Stored data entries:
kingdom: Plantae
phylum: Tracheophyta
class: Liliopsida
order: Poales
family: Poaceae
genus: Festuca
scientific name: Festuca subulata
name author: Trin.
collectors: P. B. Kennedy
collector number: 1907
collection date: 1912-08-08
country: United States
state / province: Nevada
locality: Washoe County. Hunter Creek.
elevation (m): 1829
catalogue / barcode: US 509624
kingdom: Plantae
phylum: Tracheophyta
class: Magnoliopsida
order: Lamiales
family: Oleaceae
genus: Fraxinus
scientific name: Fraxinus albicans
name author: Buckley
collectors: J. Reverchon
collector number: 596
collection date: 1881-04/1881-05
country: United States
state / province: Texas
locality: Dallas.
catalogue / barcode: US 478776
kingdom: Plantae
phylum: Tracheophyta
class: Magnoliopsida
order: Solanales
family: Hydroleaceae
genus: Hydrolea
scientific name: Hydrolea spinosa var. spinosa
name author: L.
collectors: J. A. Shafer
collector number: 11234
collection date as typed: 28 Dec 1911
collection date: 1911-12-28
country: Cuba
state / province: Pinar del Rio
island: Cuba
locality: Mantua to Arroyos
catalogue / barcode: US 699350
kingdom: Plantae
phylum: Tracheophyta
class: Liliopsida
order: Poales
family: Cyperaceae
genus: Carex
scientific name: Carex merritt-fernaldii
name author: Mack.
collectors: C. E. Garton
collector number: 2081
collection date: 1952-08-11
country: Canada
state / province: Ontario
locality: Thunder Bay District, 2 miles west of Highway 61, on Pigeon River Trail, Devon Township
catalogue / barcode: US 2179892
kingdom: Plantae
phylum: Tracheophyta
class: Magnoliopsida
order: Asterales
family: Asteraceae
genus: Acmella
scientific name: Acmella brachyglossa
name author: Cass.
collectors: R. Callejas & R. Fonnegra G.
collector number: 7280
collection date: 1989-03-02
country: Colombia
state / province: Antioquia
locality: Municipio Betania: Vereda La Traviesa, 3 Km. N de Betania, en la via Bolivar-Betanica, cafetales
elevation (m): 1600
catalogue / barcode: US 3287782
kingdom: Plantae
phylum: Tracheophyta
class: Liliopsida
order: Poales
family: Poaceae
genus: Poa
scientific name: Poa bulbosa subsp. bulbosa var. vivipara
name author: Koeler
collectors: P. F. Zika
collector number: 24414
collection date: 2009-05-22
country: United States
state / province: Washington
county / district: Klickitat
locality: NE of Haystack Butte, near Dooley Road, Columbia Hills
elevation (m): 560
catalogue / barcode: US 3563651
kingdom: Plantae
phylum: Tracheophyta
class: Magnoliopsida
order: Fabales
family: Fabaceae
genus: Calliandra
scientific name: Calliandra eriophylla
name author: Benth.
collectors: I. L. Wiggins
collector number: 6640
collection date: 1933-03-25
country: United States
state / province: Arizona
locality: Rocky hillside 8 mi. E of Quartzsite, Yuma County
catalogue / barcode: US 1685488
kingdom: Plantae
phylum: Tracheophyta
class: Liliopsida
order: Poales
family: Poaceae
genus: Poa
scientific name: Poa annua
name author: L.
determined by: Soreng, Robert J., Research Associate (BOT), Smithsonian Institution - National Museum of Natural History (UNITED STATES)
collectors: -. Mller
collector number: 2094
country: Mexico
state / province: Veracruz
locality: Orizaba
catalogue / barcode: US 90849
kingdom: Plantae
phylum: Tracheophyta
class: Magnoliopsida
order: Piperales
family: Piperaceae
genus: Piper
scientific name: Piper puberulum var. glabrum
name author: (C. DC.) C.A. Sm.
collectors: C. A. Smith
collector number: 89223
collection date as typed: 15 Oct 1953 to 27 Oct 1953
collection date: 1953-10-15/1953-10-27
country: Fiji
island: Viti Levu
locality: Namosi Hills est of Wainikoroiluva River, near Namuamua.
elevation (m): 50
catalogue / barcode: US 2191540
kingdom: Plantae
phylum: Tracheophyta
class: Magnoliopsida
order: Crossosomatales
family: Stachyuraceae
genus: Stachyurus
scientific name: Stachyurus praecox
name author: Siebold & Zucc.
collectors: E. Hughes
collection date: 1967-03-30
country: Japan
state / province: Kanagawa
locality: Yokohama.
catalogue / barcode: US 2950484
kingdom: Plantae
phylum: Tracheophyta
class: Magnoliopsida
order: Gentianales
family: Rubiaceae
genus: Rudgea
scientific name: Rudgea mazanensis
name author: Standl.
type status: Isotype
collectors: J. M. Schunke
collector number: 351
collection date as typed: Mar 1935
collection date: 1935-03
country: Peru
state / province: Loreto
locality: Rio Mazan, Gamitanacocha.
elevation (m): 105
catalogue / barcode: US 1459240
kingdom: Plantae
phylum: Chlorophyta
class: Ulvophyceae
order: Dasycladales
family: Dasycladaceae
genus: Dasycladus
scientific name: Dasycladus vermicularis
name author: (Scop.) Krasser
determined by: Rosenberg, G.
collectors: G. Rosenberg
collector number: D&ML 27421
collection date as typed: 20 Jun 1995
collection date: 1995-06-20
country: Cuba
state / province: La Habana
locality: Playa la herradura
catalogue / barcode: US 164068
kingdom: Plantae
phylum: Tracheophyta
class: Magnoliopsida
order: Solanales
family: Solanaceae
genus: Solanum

[Goal of the exercise]: Reproduce every line of the entries above verbatim, with no alterations to wording, punctuation, or order.

[Expected output]:
kingdom: Plantae
phylum: Tracheophyta
class: Liliopsida
order: Poales
family: Poaceae
genus: Festuca
scientific name: Festuca subulata
name author: Trin.
collectors: P. B. Kennedy
collector number: 1907
collection date: 1912-08-08
country: United States
state / province: Nevada
locality: Washoe County. Hunter Creek.
elevation (m): 1829
catalogue / barcode: US 509624
kingdom: Plantae
phylum: Tracheophyta
class: Magnoliopsida
order: Lamiales
family: Oleaceae
genus: Fraxinus
scientific name: Fraxinus albicans
name author: Buckley
collectors: J. Reverchon
collector number: 596
collection date: 1881-04/1881-05
country: United States
state / province: Texas
locality: Dallas.
catalogue / barcode: US 478776
kingdom: Plantae
phylum: Tracheophyta
class: Magnoliopsida
order: Solanales
family: Hydroleaceae
genus: Hydrolea
scientific name: Hydrolea spinosa var. spinosa
name author: L.
collectors: J. A. Shafer
collector number: 11234
collection date as typed: 28 Dec 1911
collection date: 1911-12-28
country: Cuba
state / province: Pinar del Rio
island: Cuba
locality: Mantua to Arroyos
catalogue / barcode: US 699350
kingdom: Plantae
phylum: Tracheophyta
class: Liliopsida
order: Poales
family: Cyperaceae
genus: Carex
scientific name: Carex merritt-fernaldii
name author: Mack.
collectors: C. E. Garton
collector number: 2081
collection date: 1952-08-11
country: Canada
state / province: Ontario
locality: Thunder Bay District, 2 miles west of Highway 61, on Pigeon River Trail, Devon Township
catalogue / barcode: US 2179892
kingdom: Plantae
phylum: Tracheophyta
class: Magnoliopsida
order: Asterales
family: Asteraceae
genus: Acmella
scientific name: Acmella brachyglossa
name author: Cass.
collectors: R. Callejas & R. Fonnegra G.
collector number: 7280
collection date: 1989-03-02
country: Colombia
state / province: Antioquia
locality: Municipio Betania: Vereda La Traviesa, 3 Km. N de Betania, en la via Bolivar-Betanica, cafetales
elevation (m): 1600
catalogue / barcode: US 3287782
kingdom: Plantae
phylum: Tracheophyta
class: Liliopsida
order: Poales
family: Poaceae
genus: Poa
scientific name: Poa bulbosa subsp. bulbosa var. vivipara
name author: Koeler
collectors: P. F. Zika
collector number: 24414
collection date: 2009-05-22
country: United States
state / province: Washington
county / district: Klickitat
locality: NE of Haystack Butte, near Dooley Road, Columbia Hills
elevation (m): 560
catalogue / barcode: US 3563651
kingdom: Plantae
phylum: Tracheophyta
class: Magnoliopsida
order: Fabales
family: Fabaceae
genus: Calliandra
scientific name: Calliandra eriophylla
name author: Benth.
collectors: I. L. Wiggins
collector number: 6640
collection date: 1933-03-25
country: United States
state / province: Arizona
locality: Rocky hillside 8 mi. E of Quartzsite, Yuma County
catalogue / barcode: US 1685488
kingdom: Plantae
phylum: Tracheophyta
class: Liliopsida
order: Poales
family: Poaceae
genus: Poa
scientific name: Poa annua
name author: L.
determined by: Soreng, Robert J., Research Associate (BOT), Smithsonian Institution - National Museum of Natural History (UNITED STATES)
collectors: -. Mller
collector number: 2094
country: Mexico
state / province: Veracruz
locality: Orizaba
catalogue / barcode: US 90849
kingdom: Plantae
phylum: Tracheophyta
class: Magnoliopsida
order: Piperales
family: Piperaceae
genus: Piper
scientific name: Piper puberulum var. glabrum
name author: (C. DC.) C.A. Sm.
collectors: C. A. Smith
collector number: 89223
collection date as typed: 15 Oct 1953 to 27 Oct 1953
collection date: 1953-10-15/1953-10-27
country: Fiji
island: Viti Levu
locality: Namosi Hills est of Wainikoroiluva River, near Namuamua.
elevation (m): 50
catalogue / barcode: US 2191540
kingdom: Plantae
phylum: Tracheophyta
class: Magnoliopsida
order: Crossosomatales
family: Stachyuraceae
genus: Stachyurus
scientific name: Stachyurus praecox
name author: Siebold & Zucc.
collectors: E. Hughes
collection date: 1967-03-30
country: Japan
state / province: Kanagawa
locality: Yokohama.
catalogue / barcode: US 2950484
kingdom: Plantae
phylum: Tracheophyta
class: Magnoliopsida
order: Gentianales
family: Rubiaceae
genus: Rudgea
scientific name: Rudgea mazanensis
name author: Standl.
type status: Isotype
collectors: J. M. Schunke
collector number: 351
collection date as typed: Mar 1935
collection date: 1935-03
country: Peru
state / province: Loreto
locality: Rio Mazan, Gamitanacocha.
elevation (m): 105
catalogue / barcode: US 1459240
kingdom: Plantae
phylum: Chlorophyta
class: Ulvophyceae
order: Dasycladales
family: Dasycladaceae
genus: Dasycladus
scientific name: Dasycladus vermicularis
name author: (Scop.) Krasser
determined by: Rosenberg, G.
collectors: G. Rosenberg
collector number: D&ML 27421
collection date as typed: 20 Jun 1995
collection date: 1995-06-20
country: Cuba
state / province: La Habana
locality: Playa la herradura
catalogue / barcode: US 164068
kingdom: Plantae
phylum: Tracheophyta
class: Magnoliopsida
order: Solanales
family: Solanaceae
genus: Solanum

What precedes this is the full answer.